WORK TO COMPLETE
Everything from the line with "Page size: 1241x1754." to the end of the data below must be returned exactly as it is, and nothing besides.

RECORDS FOR THIS TASK
*** Block opens ***
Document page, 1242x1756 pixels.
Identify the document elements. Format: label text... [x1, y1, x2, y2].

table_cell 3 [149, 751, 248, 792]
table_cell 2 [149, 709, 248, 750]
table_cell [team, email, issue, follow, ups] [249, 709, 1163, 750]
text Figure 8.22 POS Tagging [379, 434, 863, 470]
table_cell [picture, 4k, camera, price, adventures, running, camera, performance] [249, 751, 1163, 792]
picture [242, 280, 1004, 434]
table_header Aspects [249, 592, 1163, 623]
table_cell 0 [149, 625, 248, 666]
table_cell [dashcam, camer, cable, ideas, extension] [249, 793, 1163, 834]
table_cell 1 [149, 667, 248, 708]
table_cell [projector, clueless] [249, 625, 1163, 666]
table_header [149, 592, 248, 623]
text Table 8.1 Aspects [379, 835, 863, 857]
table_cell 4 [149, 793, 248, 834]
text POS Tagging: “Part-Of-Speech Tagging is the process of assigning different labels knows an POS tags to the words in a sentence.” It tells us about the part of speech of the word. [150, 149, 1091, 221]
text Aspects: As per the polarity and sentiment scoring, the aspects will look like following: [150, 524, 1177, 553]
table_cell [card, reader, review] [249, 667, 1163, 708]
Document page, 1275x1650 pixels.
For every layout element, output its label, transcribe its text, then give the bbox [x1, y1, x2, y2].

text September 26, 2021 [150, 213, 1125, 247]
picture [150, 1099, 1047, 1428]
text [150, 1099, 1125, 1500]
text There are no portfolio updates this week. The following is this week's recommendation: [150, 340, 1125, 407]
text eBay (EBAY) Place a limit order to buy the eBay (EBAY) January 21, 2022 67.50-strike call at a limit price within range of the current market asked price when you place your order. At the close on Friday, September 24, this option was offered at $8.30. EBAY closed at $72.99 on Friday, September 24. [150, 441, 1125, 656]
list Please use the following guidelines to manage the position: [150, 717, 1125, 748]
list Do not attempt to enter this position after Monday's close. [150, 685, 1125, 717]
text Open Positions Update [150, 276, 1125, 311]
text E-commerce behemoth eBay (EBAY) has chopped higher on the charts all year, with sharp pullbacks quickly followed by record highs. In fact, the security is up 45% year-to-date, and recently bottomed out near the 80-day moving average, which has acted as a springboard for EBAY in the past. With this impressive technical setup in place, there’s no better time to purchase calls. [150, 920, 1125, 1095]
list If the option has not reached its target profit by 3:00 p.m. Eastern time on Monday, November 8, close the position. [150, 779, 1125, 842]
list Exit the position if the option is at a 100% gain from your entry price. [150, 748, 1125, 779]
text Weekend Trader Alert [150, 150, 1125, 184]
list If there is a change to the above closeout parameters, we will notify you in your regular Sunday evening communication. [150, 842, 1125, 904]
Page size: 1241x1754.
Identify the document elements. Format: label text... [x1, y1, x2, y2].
*** Block closes ***
SOLVED EXERCISE
Page size: 1241x1754.
Identify the document elements. Format: label text... [x1, y1, x2, y2].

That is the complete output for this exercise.